Ebert credited, “One of the pleasures of the movie is the training sequence, where Jackson leads his team through physical and mental maneuvers. Many recent action movies have no training scenes because, frankly, you can't train to do their impossible stunts -- you need an animator to do them for you.”

A routine traffic bust leads to the unexpected arrest of Alex, played by Oliver Martinez, an internationally wanted criminal. Alex offers the $100 million reward on television, the cops think there will be a lot of escape geniuses hoping to collect the reward, and it’s up to Hondo and his team to safely escort the prisoner to a federal penitentiary.

As you might have guessed, it does not go as planned. Ebert said, “I'm not arguing that the last 45 minutes of the movie are, strictly speaking, likely or even plausible, but nothing violates the laws of physics, and you can kind of see how stuff like that might sort of happen, if you get my drift.”

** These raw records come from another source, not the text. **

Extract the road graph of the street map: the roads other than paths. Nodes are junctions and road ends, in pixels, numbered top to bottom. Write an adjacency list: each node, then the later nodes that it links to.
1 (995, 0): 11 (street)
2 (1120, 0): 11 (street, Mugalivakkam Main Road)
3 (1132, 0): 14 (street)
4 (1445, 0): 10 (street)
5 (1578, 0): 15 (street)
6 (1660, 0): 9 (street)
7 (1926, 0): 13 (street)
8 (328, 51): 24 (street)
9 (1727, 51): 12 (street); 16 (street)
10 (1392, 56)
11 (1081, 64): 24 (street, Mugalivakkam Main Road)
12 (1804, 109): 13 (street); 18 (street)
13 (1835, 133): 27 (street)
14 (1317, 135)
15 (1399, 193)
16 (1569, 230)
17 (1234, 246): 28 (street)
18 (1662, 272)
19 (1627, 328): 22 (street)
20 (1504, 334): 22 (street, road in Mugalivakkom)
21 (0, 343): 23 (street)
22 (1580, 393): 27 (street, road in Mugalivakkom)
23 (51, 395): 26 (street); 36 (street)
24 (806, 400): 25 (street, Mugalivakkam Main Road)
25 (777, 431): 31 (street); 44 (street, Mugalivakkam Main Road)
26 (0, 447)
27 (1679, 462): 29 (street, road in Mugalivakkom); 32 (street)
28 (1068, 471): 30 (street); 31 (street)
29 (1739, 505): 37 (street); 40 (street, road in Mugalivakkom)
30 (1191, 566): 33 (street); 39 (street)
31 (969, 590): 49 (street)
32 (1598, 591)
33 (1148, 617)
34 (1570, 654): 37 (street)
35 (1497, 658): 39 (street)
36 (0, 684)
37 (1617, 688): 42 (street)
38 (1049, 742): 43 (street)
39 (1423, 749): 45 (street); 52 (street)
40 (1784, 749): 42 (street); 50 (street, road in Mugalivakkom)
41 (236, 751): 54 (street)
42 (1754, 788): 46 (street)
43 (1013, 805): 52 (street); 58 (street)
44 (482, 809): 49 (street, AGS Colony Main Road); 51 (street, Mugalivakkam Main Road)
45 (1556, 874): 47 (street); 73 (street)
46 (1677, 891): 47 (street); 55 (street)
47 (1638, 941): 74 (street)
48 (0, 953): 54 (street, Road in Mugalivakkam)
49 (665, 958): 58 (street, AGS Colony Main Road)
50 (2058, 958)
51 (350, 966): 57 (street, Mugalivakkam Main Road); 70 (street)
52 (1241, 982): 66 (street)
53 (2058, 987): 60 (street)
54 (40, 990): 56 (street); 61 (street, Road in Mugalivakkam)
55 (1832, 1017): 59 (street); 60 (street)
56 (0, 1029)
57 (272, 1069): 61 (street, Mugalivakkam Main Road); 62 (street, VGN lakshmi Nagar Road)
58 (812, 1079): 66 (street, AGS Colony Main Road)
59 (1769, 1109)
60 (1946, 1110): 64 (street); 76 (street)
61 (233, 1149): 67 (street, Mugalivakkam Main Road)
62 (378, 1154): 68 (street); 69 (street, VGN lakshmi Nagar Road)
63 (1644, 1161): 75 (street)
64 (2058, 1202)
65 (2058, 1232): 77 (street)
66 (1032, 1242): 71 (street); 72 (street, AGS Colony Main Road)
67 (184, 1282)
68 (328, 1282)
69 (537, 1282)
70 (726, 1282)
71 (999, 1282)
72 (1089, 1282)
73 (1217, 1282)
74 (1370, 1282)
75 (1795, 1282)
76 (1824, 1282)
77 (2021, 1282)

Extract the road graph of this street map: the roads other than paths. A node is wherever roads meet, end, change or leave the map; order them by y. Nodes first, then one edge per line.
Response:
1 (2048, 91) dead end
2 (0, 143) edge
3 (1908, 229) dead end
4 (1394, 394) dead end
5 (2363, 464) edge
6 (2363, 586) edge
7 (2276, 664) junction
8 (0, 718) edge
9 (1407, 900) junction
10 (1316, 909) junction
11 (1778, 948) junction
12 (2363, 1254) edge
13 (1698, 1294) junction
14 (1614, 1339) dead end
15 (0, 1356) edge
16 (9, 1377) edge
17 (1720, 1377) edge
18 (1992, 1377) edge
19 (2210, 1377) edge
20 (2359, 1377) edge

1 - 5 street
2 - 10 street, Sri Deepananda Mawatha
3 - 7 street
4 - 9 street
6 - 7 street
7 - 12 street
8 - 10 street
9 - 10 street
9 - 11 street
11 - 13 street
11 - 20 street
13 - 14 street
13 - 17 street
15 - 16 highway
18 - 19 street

“S.W.A.T.” is a well-made police thriller, that’s it. No Academy Awards. However, at a time when so many action films were mindless on the eyes, ears, and brain, it works as superior film work. The director, Clark Johnson, is a veteran of TV both as an actor and director, and gives a well-made film that trusts its story and actors. Ebert ended his review by saying, “What a pleasure, after a summer of movies that merely wanted to make my head explode.”

I know this was released during the summer when people saw a lot of movies, but I missed out on a lot because I wasn’t old enough to see them or I didn’t see the other movies that were part of a franchise. This one my sister and I saw with two of our cousins. I forget why, but I don’t think it was because I was saying I wanted to go, but I thought of going anyway. I enjoyed it and thought it was a good cop film, especially when they overplayed the S.W.A.T. theme repeatedly when they didn’t have any other songs for the soundtrack. This is currently streaming in AMC+, so if you have that, you can check it out there. I say check it out and judge for yourself how you think of it, but I enjoyed it. Granted, I haven’t seen it since I saw it in theaters, but I still remember enjoying it.